Questão nº 7
Questão de Língua Portuguesa · FCC TRT15 2024 (nº 7)
Os deuses da cidade
Para ver uma cidade não basta ficar de olhos abertos. É preciso primeiramente descartar tudo aquilo que impede de vê-la, todas as ideias recebidas, as imagens pré-constituídas que continuam a estorvar o campo visual e a capacidade de compreensão. Depois é preciso saber simplificar, reduzir ao essencial o enorme número de elementos que a cada segundo a cidade põe diante dos olhos de quem a observa, e ligar os fragmentos espalhados num desenho analítico e ao mesmo tempo unitário, como o diagrama de uma máquina, com o qual se possa compreender como ela funciona.
A comparação da cidade com uma máquina é, ao mesmo tempo, pertinente e desviante. Pertinente porque uma cidade vive na medida em que funciona, isso é, em que serve para se viver nela e para fazer viver.
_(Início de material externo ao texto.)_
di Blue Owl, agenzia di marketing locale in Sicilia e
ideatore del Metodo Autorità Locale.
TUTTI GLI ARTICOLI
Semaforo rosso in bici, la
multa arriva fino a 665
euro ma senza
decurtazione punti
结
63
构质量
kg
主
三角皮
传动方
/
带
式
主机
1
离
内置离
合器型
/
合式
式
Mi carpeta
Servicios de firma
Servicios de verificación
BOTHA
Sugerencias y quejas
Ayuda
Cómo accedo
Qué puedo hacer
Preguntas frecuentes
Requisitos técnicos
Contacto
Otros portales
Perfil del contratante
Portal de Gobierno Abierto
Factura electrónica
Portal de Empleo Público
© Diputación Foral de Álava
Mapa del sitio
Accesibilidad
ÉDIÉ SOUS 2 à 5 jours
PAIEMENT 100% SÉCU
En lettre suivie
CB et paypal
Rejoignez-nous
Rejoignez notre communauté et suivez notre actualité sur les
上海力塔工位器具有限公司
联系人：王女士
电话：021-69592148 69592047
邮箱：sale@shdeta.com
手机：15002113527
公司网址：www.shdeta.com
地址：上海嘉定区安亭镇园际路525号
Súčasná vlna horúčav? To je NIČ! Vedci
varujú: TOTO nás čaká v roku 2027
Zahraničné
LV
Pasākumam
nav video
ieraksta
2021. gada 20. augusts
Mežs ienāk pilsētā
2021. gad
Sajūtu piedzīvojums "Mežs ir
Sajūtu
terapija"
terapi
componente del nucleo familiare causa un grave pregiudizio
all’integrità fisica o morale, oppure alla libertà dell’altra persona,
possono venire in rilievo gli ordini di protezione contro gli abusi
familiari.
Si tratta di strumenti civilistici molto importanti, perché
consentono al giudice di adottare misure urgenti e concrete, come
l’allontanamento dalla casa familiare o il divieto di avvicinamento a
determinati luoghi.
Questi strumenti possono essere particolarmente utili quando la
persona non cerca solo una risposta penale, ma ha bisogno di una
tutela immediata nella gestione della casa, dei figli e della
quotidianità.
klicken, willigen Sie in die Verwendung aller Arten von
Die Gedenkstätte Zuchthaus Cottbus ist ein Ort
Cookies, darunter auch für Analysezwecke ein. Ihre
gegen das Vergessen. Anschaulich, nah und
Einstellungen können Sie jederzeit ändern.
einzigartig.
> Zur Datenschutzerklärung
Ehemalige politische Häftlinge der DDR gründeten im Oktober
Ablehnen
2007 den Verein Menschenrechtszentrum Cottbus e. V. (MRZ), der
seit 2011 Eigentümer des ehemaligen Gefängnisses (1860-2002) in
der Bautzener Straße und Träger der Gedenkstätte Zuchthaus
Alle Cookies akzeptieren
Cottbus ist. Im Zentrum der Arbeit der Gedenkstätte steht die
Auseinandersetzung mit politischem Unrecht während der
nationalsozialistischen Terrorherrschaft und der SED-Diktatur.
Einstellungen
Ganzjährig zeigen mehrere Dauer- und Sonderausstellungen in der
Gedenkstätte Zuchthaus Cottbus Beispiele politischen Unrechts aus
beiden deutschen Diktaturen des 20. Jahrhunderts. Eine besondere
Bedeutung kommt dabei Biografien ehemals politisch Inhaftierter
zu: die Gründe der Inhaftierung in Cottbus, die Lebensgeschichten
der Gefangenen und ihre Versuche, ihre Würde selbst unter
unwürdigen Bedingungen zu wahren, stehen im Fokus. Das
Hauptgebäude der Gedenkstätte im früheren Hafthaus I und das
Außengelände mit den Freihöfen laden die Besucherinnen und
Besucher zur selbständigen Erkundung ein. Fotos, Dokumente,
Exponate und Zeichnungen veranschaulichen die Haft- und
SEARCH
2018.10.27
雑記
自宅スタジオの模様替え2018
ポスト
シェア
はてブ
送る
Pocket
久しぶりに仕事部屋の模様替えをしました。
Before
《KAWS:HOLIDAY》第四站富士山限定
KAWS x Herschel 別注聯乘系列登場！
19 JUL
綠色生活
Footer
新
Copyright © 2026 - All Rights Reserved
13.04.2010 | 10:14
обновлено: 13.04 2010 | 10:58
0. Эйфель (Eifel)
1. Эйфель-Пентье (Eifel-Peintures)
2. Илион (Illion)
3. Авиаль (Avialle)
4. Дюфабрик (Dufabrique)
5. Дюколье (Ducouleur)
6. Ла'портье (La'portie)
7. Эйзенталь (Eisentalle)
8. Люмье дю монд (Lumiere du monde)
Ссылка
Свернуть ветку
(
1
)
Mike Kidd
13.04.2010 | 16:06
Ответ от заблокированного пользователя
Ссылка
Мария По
Desviante porque, diferentemente das máquinas, que são criadas com vistas a uma determinada função, as cidades são todas ou quase todas o resultado de adaptações sucessivas a funções diferentes, não previstas por sua fundação anterior (penso nas cidades italianas com sua história de séculos ou de milênios).
Mais do que com a máquina, é a comparação com o organismo vivo na evolução da espécie que pode nos dizer alguma coisa importante sobre a cidade: como, ao passar de uma era para outra, as espécies vivas adaptam seus órgãos para novas funções ou desaparecem, assim também as cidades. E não podemos esquecer que na história da evolução toda espécie carrega consigo características que parecem de outras eras, na medida em que já não correspondem a necessidades vitais, mas que talvez um dia, em condições ambientais transformadas, serão as que salvarão a espécie da extinção. Assim a força da continuidade de uma cidade pode consistir em características e elementos que hoje parecem prescindíveis, porque esquecidos ou contraditos por seu funcionamento atual.
Os antigos representavam o espírito de uma cidade com aquele tanto de vago e aquele tanto de preciso que essa operação implica, evocando os nomes dos deuses que presidiram sua fundação: nomes que equivalem a personificações de posturas vitais do comportamento humano e que tinham de garantir a vocação profunda da cidade. Uma cidade pode passar por catástrofes e anacronismos, ver estirpes diferentes sucedendo-se em suas casas, ver suas casas mudarem cada pedra, mas deve, no momento certo, sob formas diferentes, reencontrar os próprios deuses.
É preciso descartar tudo aquilo que impede a visão real de uma cidade.
Uma nova, correta e coerente redação da frase acima processa-se no seguinte caso:
- ADeve-se expurgar de uma cidade a imagem daquilo que lhe visivelmente lhe tolhe.
- BÉ mister de que se descarte aquilo que obste com a visão real de uma cidade.
- CImpõe-se a exclusão de tudo aquilo que obstrui a efetiva visão de uma cidade, (alternativa correta)
- DFaculta-se eliminar à tudo que empana o visionário realista de uma cidade.
- EÉ de boa prática afastar os impedimentos em que tolhem uma vista da cidade,
Resposta comentada
Gabarito Alternativa C
A reescrita de frases busca manter o sentido original com clareza, precisão vocabular e correção gramatical, evitando ambiguidades e construções inadequadas.
(A) Incorreta: A construção "expurgar de uma cidade a imagem" é semanticamente imprecisa, pois o que se expurga são as ideias da mente do observador, não da cidade. Além disso, "visivelmente lhe tolhe" apresenta redundância do pronome "lhe" e uma construção forçada.
(B) Incorreta: A regência do verbo "obstar" está incorreta ("obste com" em vez de "obste a" ou ser intransitivo). A expressão "É mister de que" também é gramaticalmente inadequada; o correto seria "É mister que" ou "É mister descartar". Esta é a alternativa mais tentadora pela proximidade de "obstar" com "impedir", mas os erros de regência e de construção ("É mister de que") a tornam incorreta.
(C) Correta: A frase mantém o sentido original ("É preciso descartar" = "Impõe-se a exclusão"). O vocabulário "obstrui" e "efetiva" são sinônimos adequados para "impede" e "real", respectivamente. A construção é gramaticalmente impecável e clara.
(D) Incorreta: "Faculta-se" (é permitido) altera o sentido de "É preciso" (é necessário). Há um erro de crase ("à tudo") e a expressão "o visionário realista" distorce o significado de "visão real".
(E) Incorreta: "É de boa prática" não expressa a mesma obrigatoriedade de "É preciso". A construção "os impedimentos em que tolhem" está gramaticalmente errada; o correto seria "os impedimentos que tolhem".
Fonte: FCC TRT15 2024 Analista Judiciário - Área Apoio Especializado - Especialidade Arquivologia (Caderno Tipo 003). Reproduzida para fins de estudo.